The Lexicon and Lexical Lookup

Still to mention:  multi-word entries, matching;  case sensitivity;  pa forms

The primary source of grammatical information about individual words is the lexicon.  A lexical entry for a word will give its part of speech and various features of the word.  The lexical lookup annotator processes a span of text which has already been divided into tokens, marked by token annotations (thus you must run a tokenizer prior to lexical lookup).  It looks up each token in the lexicon and adds a constit annotation for each definition it finds.  The attributes of the constit annotation are taken from the features of the lexical entry.

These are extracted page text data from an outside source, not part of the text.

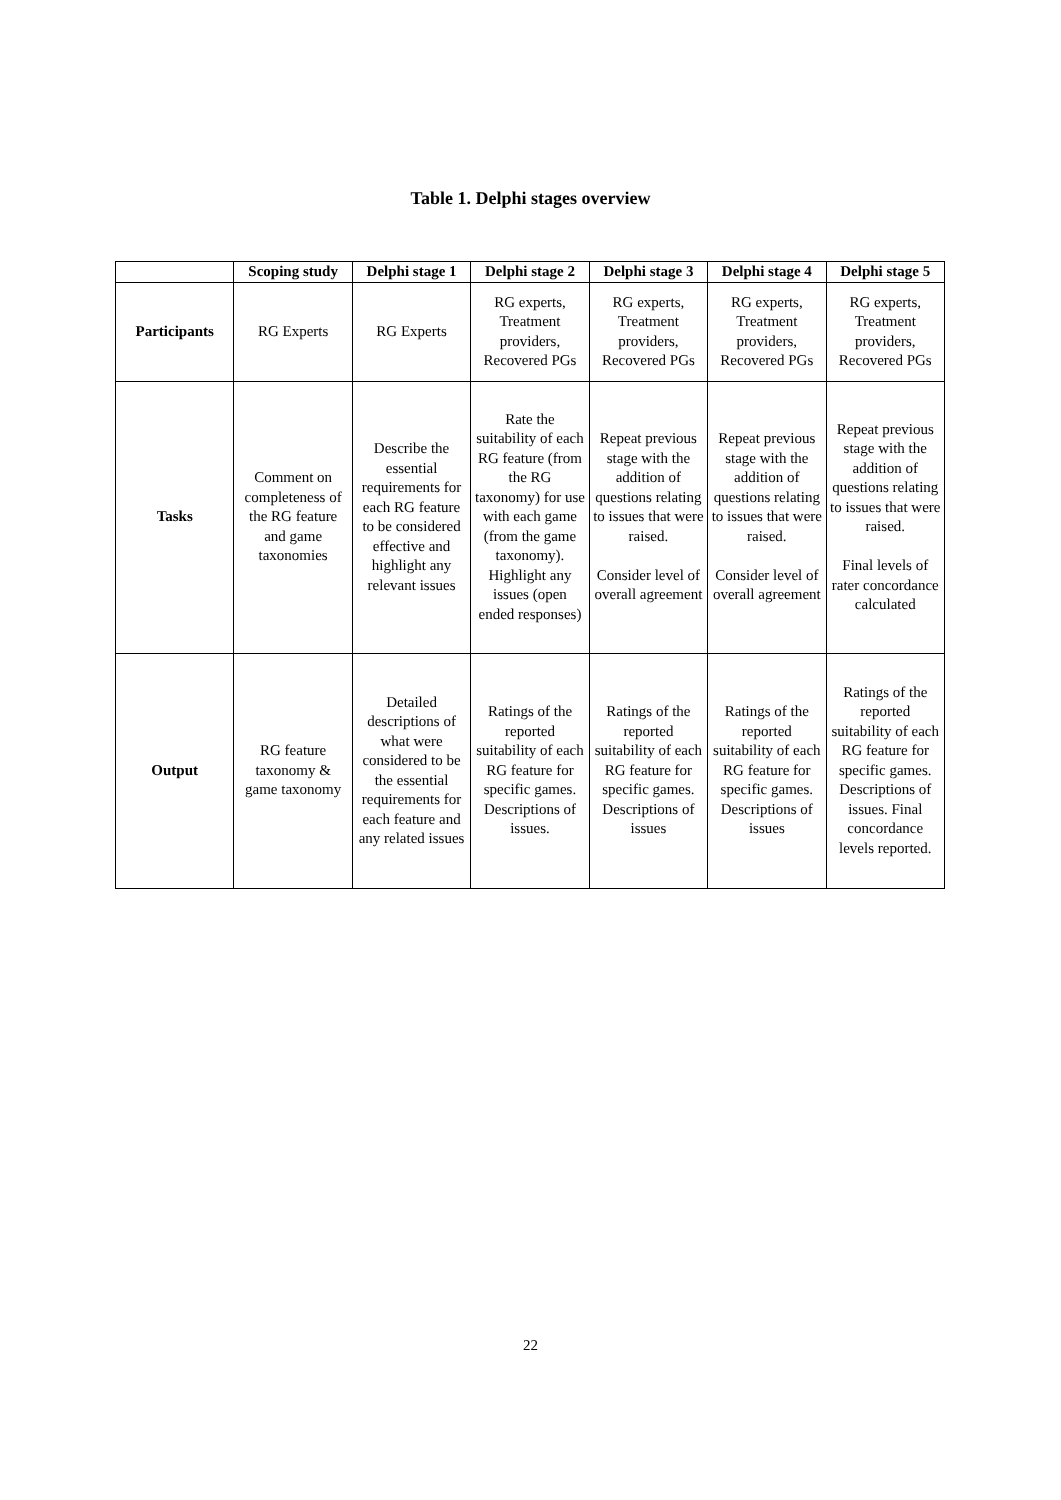Table 1. Delphi stages overview
| | Scoping study | Delphi stage 1 | Delphi stage 2 | Delphi stage 3 | Delphi stage 4 | Delphi stage 5 |
| --- | --- | --- | --- | --- | --- | --- |
| Participants | RG Experts | RG Experts | RG experts, Treatment providers, Recovered PGs | RG experts, Treatment providers, Recovered PGs | RG experts, Treatment providers, Recovered PGs | RG experts, Treatment providers, Recovered PGs |
| Tasks | Comment on completeness of the RG feature and game taxonomies | Describe the essential requirements for each RG feature to be considered effective and highlight any relevant issues | Rate the suitability of each RG feature (from the RG taxonomy) for use with each game (from the game taxonomy). Highlight any issues (open ended responses) | Repeat previous stage with the addition of questions relating to issues that were raised. Consider level of overall agreement | Repeat previous stage with the addition of questions relating to issues that were raised. Consider level of overall agreement | Repeat previous stage with the addition of questions relating to issues that were raised. Final levels of rater concordance calculated |
| Output | RG feature taxonomy & game taxonomy | Detailed descriptions of what were considered to be the essential requirements for each feature and any related issues | Ratings of the reported suitability of each RG feature for specific games. Descriptions of issues. | Ratings of the reported suitability of each RG feature for specific games. Descriptions of issues | Ratings of the reported suitability of each RG feature for specific games. Descriptions of issues | Ratings of the reported suitability of each RG feature for specific games. Descriptions of issues. Final concordance levels reported. |
22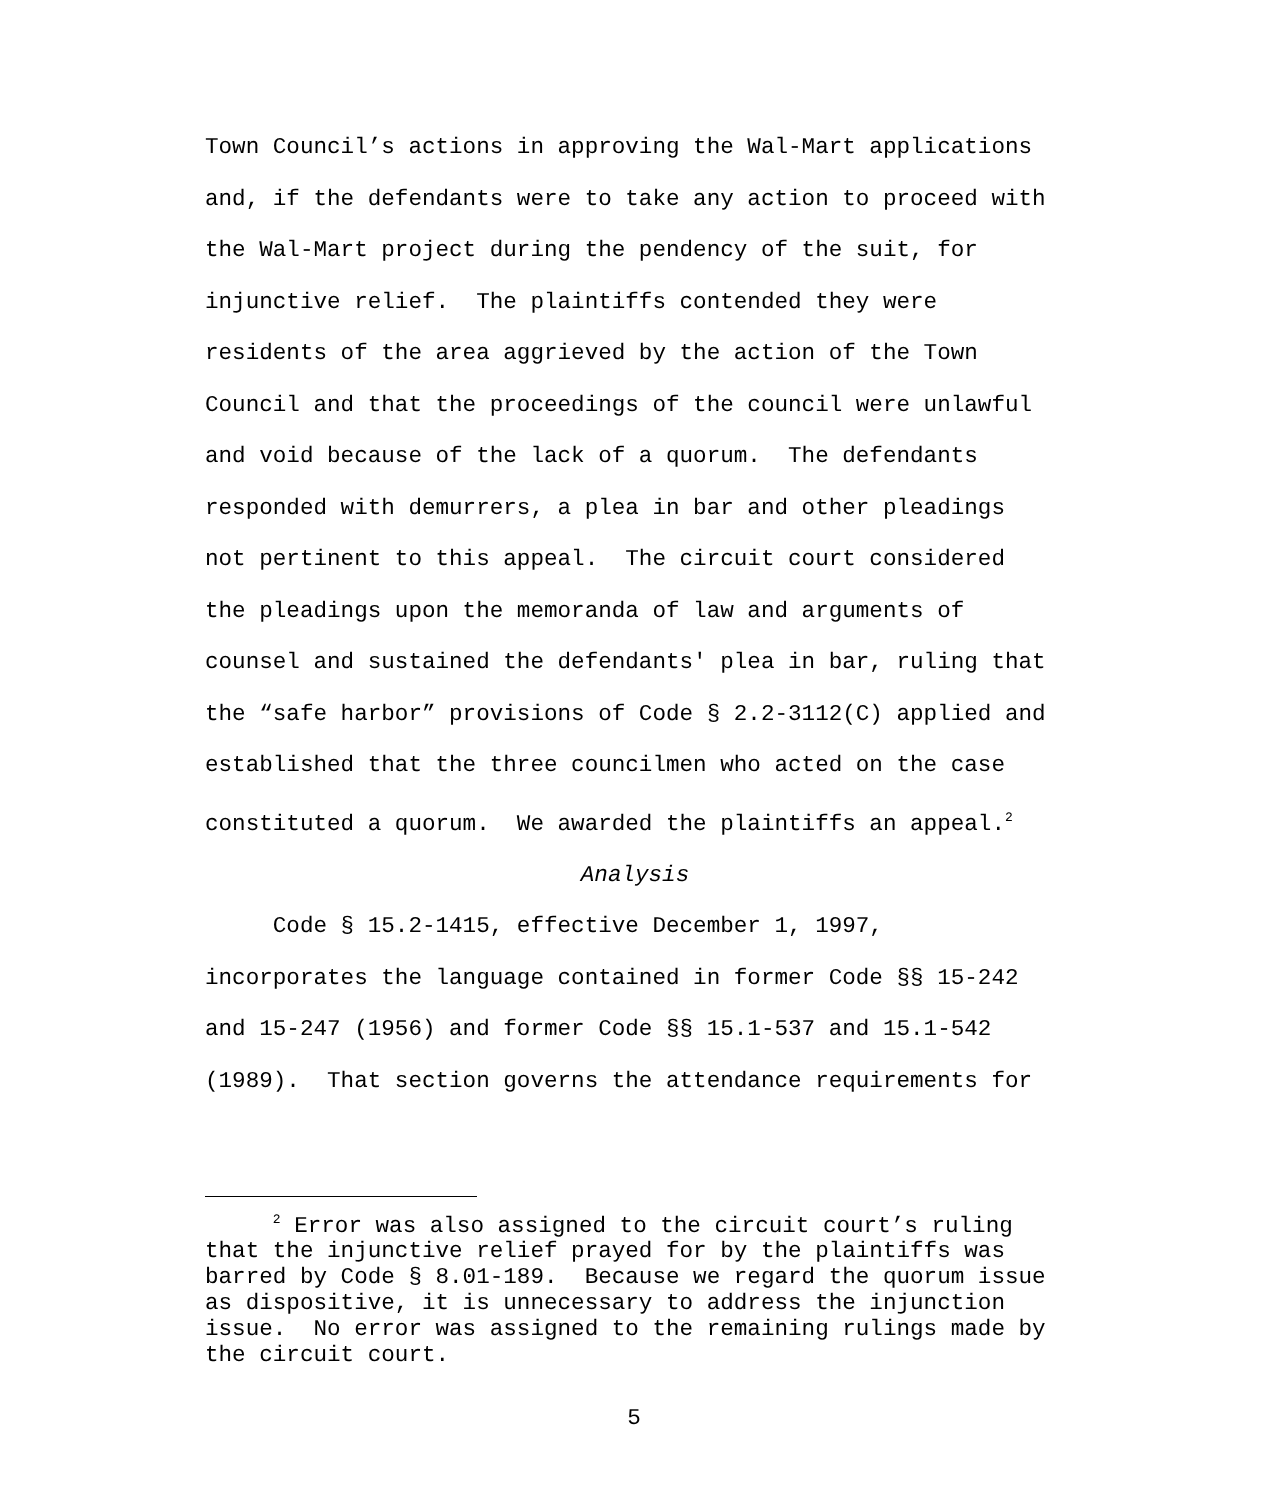Town Council’s actions in approving the Wal-Mart applications and, if the defendants were to take any action to proceed with the Wal-Mart project during the pendency of the suit, for injunctive relief. The plaintiffs contended they were residents of the area aggrieved by the action of the Town Council and that the proceedings of the council were unlawful and void because of the lack of a quorum. The defendants responded with demurrers, a plea in bar and other pleadings not pertinent to this appeal. The circuit court considered the pleadings upon the memoranda of law and arguments of counsel and sustained the defendants' plea in bar, ruling that the “safe harbor” provisions of Code § 2.2-3112(C) applied and established that the three councilmen who acted on the case constituted a quorum. We awarded the plaintiffs an appeal.<sup>2</sup>
Analysis
Code § 15.2-1415, effective December 1, 1997, incorporates the language contained in former Code §§ 15-242 and 15-247 (1956) and former Code §§ 15.1-537 and 15.1-542 (1989). That section governs the attendance requirements for
<sup>2</sup> Error was also assigned to the circuit court’s ruling that the injunctive relief prayed for by the plaintiffs was barred by Code § 8.01-189. Because we regard the quorum issue as dispositive, it is unnecessary to address the injunction issue. No error was assigned to the remaining rulings made by the circuit court.
5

Basic Lexical Entry Format

The simplest form for a lexical entry is

     word,, cat = part-of-speech;

where part-of-speech is some pre-terminal symbol in the grammar (note the double comma!).  For example,

my,,  cat = art;
old,,  cat = adj;
dog,,  cat = n;
dogs,, cat = n;
chases,, cat = v;
cars,, cat=n;
The entry may give additional features for the word, in the form feature=value;  for example
dog,, cat=n, number=singular;
dogs,, cat=n, number=plural;
Thus if the word "dog" appears in a sentence, lexical lookup will assign it the annotation <constit cat=n number=singular>dog</cat>.  If a word has multiple parts of speech, it should have several entries in the lexicon:
walk,, cat=v, number=plural;
walk,, cat=n, number=singular;
When "walk" appears in a sentence, lexical lookup will add two constit annotations, one for each definition.

English Lexicon Entries

In order to keep the size of the external lexicon small, it is convenient to have a single entry for a noun or verb rather than have to write a separate entry for each inflected form.  For example, we want to have one entry for "repeat" rather than separate entries for "repeat", "repeats", "repeated", and "repeating".  JET supports this by having a small set of standard entry types;  each entry type is automatically expanded into the various inflected forms in the internal lexicon.

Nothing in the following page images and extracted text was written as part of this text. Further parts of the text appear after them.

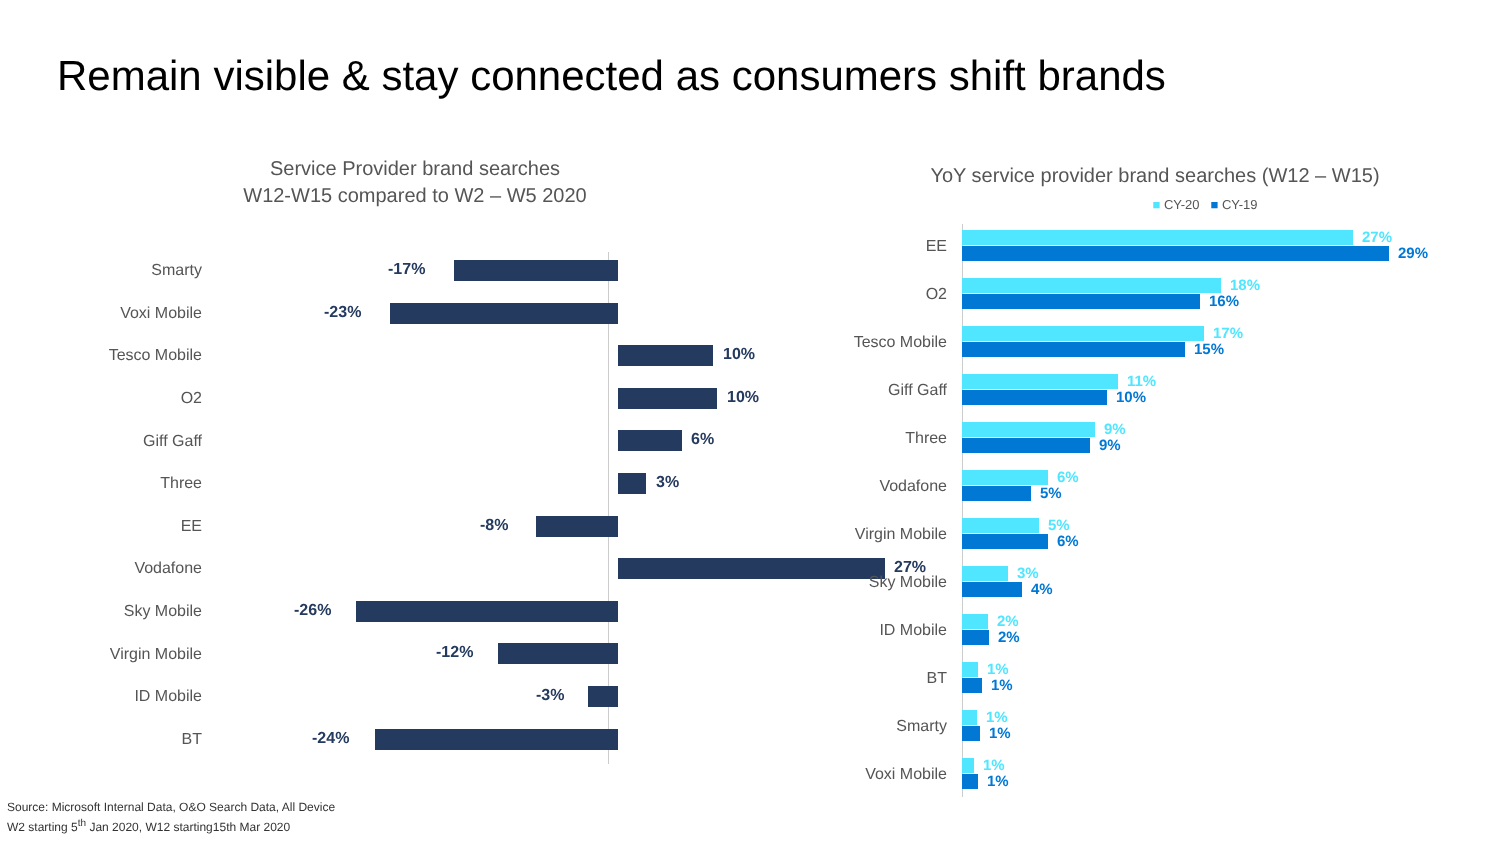Remain visible & stay connected as consumers shift brands
Service Provider brand searches
W12-W15 compared to W2 – W5 2020
Smarty
-17%
Voxi Mobile
-23%
Tesco Mobile
10%
O2
10%
Giff Gaff
6%
Three
3%
EE
-8%
Vodafone
27%
Sky Mobile
-26%
Virgin Mobile
-12%
ID Mobile
-3%
BT
-24%
YoY service provider brand searches (W12 – W15)
■ CY-20 ■ CY-19
EE
27%
29%
O2
18%
16%
Tesco Mobile
17%
15%
Giff Gaff
11%
10%
Three
9%
9%
Vodafone
6%
5%
Virgin Mobile
5%
6%
Sky Mobile
3%
4%
ID Mobile
2%
2%
BT
1%
1%
Smarty
1%
1%
Voxi Mobile
1%
1%
Source: Microsoft Internal Data, O&O Search Data, All Device
W2 starting 5<sup>th</sup> Jan 2020, W12 starting15th Mar 2020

The basic form of an entry is

defined-item, type, feature = value, feature = value, ... ;
The defined-item is the word or word sequence being defined.  It may be a single word, a sequence of words, or a string enclosed in double quotes (").  If the defined item contains any characters other than letters, it must be enclosed in quotes.  Thus:
cat, noun;
floppy disk, noun;
"cat 'o nine tails", noun;
The type field may be noun, verb, adj, or adv, or may be empty.  If the field is empty, the attribute / value pairs are used directly to create the internal lexicon entry.  In this case, there should be at least a cat feature, indicating the word category of the lexical item:
of,, cat=p.
Each feature value may be an integer, a symbol (a sequence of letters beginning with a lower-case letter), or a string (enclosed in double quotes).  For features representing inflected forms, if the value is a single word, it may be written as a symbol or string:
ox, noun, plural = oxen;
ox, noun, plural = "oxen";
If the inflected form consists of more than one word, or includes a non-letter, it must be enclosed in quotes:
musk ox, noun, plural = "musk oxen";
The entry types and their features are described below.  All features are optional.

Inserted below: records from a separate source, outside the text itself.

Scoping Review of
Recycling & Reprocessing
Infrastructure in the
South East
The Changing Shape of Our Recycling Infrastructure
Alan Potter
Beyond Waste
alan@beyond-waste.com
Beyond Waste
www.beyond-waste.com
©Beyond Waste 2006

base-form, noun, plural = plural, attributes = attributes, xn = xn;
defines a noun (word category n) whose singular form is base-form.  Its plural form is determined as follows:  if plural is none, no plural is defined;  if plural is given explicitly, it is used as the plural form;  otherwise the plural form is determined from the base form as follows:
if it ends in 'x', 'z', 's', 'ch', or 'sh', add 'es'
if it ends in a vowel + 'y', add 's'
if it ends in a consonant + 'y', change the 'y' to 'ies'
otherwise add 's'


base-form, verb, thirdSing = singular, plural = plural, past = past, pastPart = past-participle, presPart = present-participle, attributes = attributes, xn = xn;
defines a verb whose infinitival form is base-form.  The following inflected forms are generated:


form, adj, attributes = attributes;
defines an adjective (word category adj) with the specified attributes.


form, adv, attributes = attributes;
defines an adverb (word category adv) with the specified attributes.